SHORT EXERCISE:
Copy each of the following lines word for word.

begin

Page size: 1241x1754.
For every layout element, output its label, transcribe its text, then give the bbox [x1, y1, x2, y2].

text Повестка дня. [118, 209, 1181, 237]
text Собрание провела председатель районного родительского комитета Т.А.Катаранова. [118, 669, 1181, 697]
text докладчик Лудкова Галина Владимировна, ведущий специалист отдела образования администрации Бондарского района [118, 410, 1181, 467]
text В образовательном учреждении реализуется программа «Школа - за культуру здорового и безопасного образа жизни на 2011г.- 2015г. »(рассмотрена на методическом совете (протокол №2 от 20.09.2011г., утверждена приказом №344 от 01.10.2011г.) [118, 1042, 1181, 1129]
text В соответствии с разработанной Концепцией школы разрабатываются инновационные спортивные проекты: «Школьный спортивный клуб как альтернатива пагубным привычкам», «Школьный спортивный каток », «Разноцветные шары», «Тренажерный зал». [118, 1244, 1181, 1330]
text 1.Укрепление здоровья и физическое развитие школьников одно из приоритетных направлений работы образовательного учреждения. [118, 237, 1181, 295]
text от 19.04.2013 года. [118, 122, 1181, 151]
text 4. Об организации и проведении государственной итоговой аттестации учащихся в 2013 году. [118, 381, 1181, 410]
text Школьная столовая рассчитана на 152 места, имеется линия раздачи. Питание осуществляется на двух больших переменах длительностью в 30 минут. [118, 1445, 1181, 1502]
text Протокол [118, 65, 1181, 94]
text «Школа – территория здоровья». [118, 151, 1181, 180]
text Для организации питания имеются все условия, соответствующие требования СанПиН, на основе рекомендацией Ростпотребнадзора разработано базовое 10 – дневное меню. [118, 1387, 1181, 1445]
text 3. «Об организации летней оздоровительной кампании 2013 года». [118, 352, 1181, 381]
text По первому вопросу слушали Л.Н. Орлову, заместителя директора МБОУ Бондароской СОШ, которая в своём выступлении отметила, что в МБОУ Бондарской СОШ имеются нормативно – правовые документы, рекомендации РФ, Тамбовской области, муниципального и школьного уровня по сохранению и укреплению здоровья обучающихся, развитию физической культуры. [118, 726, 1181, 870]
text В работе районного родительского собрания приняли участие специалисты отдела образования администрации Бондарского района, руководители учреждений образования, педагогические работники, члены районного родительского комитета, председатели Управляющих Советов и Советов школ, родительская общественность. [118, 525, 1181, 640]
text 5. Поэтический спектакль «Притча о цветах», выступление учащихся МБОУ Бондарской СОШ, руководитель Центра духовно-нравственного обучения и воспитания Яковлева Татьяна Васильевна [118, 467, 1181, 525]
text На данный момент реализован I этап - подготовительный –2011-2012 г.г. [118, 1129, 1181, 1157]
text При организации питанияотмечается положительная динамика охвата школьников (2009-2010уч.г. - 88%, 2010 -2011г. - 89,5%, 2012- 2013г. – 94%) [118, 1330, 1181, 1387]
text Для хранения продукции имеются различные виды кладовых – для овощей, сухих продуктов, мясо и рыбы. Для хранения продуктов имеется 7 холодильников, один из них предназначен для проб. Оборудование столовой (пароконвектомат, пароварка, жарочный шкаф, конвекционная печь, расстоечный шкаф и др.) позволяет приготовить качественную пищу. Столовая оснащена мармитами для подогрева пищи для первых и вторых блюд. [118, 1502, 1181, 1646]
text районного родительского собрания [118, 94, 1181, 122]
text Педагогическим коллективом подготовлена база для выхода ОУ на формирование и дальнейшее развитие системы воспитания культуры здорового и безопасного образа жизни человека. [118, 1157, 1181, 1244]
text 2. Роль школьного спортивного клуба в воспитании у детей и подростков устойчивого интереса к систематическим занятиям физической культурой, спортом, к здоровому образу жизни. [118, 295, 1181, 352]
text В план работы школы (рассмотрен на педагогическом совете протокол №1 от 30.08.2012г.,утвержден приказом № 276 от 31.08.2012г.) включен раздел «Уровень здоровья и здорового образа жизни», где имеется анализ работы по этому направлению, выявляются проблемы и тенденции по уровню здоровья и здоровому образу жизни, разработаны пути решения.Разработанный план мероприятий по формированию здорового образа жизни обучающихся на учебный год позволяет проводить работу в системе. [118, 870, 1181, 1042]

end

ANSWER FOR THIS EXERCISE:
Page size: 1241x1754.
For every layout element, output its label, transcribe its text, then give the bbox [x1, y1, x2, y2].

text Повестка дня. [118, 209, 1181, 237]
text Собрание провела председатель районного родительского комитета Т.А.Катаранова. [118, 669, 1181, 697]
text докладчик Лудкова Галина Владимировна, ведущий специалист отдела образования администрации Бондарского района [118, 410, 1181, 467]
text В образовательном учреждении реализуется программа «Школа - за культуру здорового и безопасного образа жизни на 2011г.- 2015г. »(рассмотрена на методическом совете (протокол №2 от 20.09.2011г., утверждена приказом №344 от 01.10.2011г.) [118, 1042, 1181, 1129]
text В соответствии с разработанной Концепцией школы разрабатываются инновационные спортивные проекты: «Школьный спортивный клуб как альтернатива пагубным привычкам», «Школьный спортивный каток », «Разноцветные шары», «Тренажерный зал». [118, 1244, 1181, 1330]
text 1.Укрепление здоровья и физическое развитие школьников одно из приоритетных направлений работы образовательного учреждения. [118, 237, 1181, 295]
text от 19.04.2013 года. [118, 122, 1181, 151]
text 4. Об организации и проведении государственной итоговой аттестации учащихся в 2013 году. [118, 381, 1181, 410]
text Школьная столовая рассчитана на 152 места, имеется линия раздачи. Питание осуществляется на двух больших переменах длительностью в 30 минут. [118, 1445, 1181, 1502]
text Протокол [118, 65, 1181, 94]
text «Школа – территория здоровья». [118, 151, 1181, 180]
text Для организации питания имеются все условия, соответствующие требования СанПиН, на основе рекомендацией Ростпотребнадзора разработано базовое 10 – дневное меню. [118, 1387, 1181, 1445]
text 3. «Об организации летней оздоровительной кампании 2013 года». [118, 352, 1181, 381]
text По первому вопросу слушали Л.Н. Орлову, заместителя директора МБОУ Бондароской СОШ, которая в своём выступлении отметила, что в МБОУ Бондарской СОШ имеются нормативно – правовые документы, рекомендации РФ, Тамбовской области, муниципального и школьного уровня по сохранению и укреплению здоровья обучающихся, развитию физической культуры. [118, 726, 1181, 870]
text В работе районного родительского собрания приняли участие специалисты отдела образования администрации Бондарского района, руководители учреждений образования, педагогические работники, члены районного родительского комитета, председатели Управляющих Советов и Советов школ, родительская общественность. [118, 525, 1181, 640]
text 5. Поэтический спектакль «Притча о цветах», выступление учащихся МБОУ Бондарской СОШ, руководитель Центра духовно-нравственного обучения и воспитания Яковлева Татьяна Васильевна [118, 467, 1181, 525]
text На данный момент реализован I этап - подготовительный –2011-2012 г.г. [118, 1129, 1181, 1157]
text При организации питанияотмечается положительная динамика охвата школьников (2009-2010уч.г. - 88%, 2010 -2011г. - 89,5%, 2012- 2013г. – 94%) [118, 1330, 1181, 1387]
text Для хранения продукции имеются различные виды кладовых – для овощей, сухих продуктов, мясо и рыбы. Для хранения продуктов имеется 7 холодильников, один из них предназначен для проб. Оборудование столовой (пароконвектомат, пароварка, жарочный шкаф, конвекционная печь, расстоечный шкаф и др.) позволяет приготовить качественную пищу. Столовая оснащена мармитами для подогрева пищи для первых и вторых блюд. [118, 1502, 1181, 1646]
text районного родительского собрания [118, 94, 1181, 122]
text Педагогическим коллективом подготовлена база для выхода ОУ на формирование и дальнейшее развитие системы воспитания культуры здорового и безопасного образа жизни человека. [118, 1157, 1181, 1244]
text 2. Роль школьного спортивного клуба в воспитании у детей и подростков устойчивого интереса к систематическим занятиям физической культурой, спортом, к здоровому образу жизни. [118, 295, 1181, 352]
text В план работы школы (рассмотрен на педагогическом совете протокол №1 от 30.08.2012г.,утвержден приказом № 276 от 31.08.2012г.) включен раздел «Уровень здоровья и здорового образа жизни», где имеется анализ работы по этому направлению, выявляются проблемы и тенденции по уровню здоровья и здоровому образу жизни, разработаны пути решения.Разработанный план мероприятий по формированию здорового образа жизни обучающихся на учебный год позволяет проводить работу в системе. [118, 870, 1181, 1042]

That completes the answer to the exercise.